Currently, Streams offers two emission models:
- emit-on-window-close: (using Suppression)
- emit-on-update: (i.e., emit a new result whenever a new record is processed, regardless of whether the result has changed)
There is also an option to drop some intermediate results, either using caching or suppression.
However, there is no support for emit-on-change, in which results would be forwarded only if the result has changed. This has been reported to be extremely valuable as a performance optimizations for some high-traffic applications, and it reduces the computational burden both internally for downstream Streams operations, as well as for external systems that consume the results, and currently have to deal with a lot of "no-op" changes.
It would be pretty straightforward to implement this, by loading the prior results before a stateful operation and comparing with the new result before persisting or forwarding.
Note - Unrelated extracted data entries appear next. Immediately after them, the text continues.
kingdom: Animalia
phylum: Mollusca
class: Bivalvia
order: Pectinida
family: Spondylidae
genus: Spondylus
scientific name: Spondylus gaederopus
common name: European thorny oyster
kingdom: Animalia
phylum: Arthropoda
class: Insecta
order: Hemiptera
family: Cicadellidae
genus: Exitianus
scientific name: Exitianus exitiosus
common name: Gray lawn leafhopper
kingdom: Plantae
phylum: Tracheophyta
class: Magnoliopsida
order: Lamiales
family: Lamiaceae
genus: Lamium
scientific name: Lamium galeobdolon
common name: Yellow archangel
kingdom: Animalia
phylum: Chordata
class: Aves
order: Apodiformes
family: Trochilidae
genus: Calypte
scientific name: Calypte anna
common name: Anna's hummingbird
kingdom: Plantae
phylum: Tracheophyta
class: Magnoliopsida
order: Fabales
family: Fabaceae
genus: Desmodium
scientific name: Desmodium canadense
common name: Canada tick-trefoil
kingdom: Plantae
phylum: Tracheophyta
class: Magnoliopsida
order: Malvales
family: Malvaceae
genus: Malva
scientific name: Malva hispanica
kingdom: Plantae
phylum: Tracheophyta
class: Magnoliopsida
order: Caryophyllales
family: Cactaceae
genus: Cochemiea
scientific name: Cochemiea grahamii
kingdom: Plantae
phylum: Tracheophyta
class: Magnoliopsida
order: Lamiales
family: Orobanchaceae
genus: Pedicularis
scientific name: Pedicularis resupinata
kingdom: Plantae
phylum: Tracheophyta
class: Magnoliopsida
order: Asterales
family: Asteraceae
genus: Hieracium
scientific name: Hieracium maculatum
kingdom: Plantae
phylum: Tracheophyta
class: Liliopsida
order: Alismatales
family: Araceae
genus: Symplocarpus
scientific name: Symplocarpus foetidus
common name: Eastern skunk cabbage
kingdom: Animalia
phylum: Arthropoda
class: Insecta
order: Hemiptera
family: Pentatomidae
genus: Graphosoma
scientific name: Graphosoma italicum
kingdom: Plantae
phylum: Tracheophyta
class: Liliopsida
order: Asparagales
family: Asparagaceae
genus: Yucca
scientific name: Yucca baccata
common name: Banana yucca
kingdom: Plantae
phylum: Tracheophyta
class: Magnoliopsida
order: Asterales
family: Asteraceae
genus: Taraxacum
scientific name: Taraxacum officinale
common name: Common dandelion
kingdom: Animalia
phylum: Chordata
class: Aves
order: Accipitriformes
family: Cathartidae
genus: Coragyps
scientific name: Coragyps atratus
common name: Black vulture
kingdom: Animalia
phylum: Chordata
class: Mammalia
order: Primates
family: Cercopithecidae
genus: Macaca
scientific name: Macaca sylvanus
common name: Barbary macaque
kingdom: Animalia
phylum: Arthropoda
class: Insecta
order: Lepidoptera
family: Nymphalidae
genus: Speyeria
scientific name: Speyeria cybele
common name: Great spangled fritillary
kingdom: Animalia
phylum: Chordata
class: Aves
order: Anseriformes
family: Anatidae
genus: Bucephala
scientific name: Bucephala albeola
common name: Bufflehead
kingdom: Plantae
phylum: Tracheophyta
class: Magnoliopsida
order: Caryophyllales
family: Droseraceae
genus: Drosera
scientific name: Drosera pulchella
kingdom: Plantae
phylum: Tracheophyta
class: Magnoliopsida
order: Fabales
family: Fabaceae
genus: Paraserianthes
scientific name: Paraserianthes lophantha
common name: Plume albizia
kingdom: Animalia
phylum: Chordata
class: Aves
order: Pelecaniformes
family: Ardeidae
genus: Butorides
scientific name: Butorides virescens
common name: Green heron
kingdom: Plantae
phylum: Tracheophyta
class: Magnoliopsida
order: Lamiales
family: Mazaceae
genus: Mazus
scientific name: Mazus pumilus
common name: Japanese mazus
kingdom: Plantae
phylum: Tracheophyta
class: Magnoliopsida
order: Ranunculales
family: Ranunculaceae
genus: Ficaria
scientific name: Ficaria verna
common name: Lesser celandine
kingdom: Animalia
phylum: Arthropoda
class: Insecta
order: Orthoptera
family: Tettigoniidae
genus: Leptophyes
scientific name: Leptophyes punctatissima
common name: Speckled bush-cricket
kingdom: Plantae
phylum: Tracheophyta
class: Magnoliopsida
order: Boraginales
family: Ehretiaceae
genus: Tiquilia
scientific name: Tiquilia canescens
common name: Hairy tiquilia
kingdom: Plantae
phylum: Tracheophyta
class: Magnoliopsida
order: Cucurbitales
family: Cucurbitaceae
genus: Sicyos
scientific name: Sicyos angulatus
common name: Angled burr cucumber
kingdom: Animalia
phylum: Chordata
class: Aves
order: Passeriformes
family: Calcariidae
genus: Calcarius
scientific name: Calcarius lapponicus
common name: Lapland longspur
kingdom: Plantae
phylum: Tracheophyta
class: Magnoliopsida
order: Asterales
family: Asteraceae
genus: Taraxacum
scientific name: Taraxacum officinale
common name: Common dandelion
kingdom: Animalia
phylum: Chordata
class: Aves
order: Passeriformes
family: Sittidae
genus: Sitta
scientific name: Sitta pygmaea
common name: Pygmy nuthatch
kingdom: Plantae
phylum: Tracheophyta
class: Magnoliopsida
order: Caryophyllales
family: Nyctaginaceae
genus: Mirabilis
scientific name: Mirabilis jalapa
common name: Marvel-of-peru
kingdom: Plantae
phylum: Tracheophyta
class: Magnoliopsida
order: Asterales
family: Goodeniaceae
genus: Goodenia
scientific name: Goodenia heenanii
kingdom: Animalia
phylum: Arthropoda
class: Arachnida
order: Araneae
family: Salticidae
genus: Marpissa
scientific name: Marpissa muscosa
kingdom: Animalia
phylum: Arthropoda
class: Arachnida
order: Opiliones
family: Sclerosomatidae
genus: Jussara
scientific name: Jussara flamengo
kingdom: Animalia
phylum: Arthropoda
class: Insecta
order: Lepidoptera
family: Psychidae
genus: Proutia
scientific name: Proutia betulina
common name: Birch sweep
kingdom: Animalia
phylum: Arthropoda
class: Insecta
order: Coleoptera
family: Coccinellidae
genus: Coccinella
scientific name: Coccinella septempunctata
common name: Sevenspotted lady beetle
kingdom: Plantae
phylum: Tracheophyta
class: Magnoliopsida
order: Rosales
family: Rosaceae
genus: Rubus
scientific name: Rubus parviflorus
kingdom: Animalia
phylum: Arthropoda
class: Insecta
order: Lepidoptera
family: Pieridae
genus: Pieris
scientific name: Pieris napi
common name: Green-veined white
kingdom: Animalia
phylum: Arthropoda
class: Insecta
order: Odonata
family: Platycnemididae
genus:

In many cases, we load the prior result anyway, so it may not be a significant performance impact either.
One design challenge is what to do with timestamps. If we get one record at time 1 that produces a result, and then another at time 2 that produces a no-op, what should be the timestamp of the result, 1 or 2? emit-on-change would require us to say 1.
Clearly, we'd need to do some serious benchmarks to evaluate any potential implementation of emit-on-change.
Another design challenge is to decide if we should just automatically provide emit-on-change for stateful operators, or if it should be configurable. Configuration increases complexity, so unless the performance impact is high, we may just want to change the emission model without a configuration.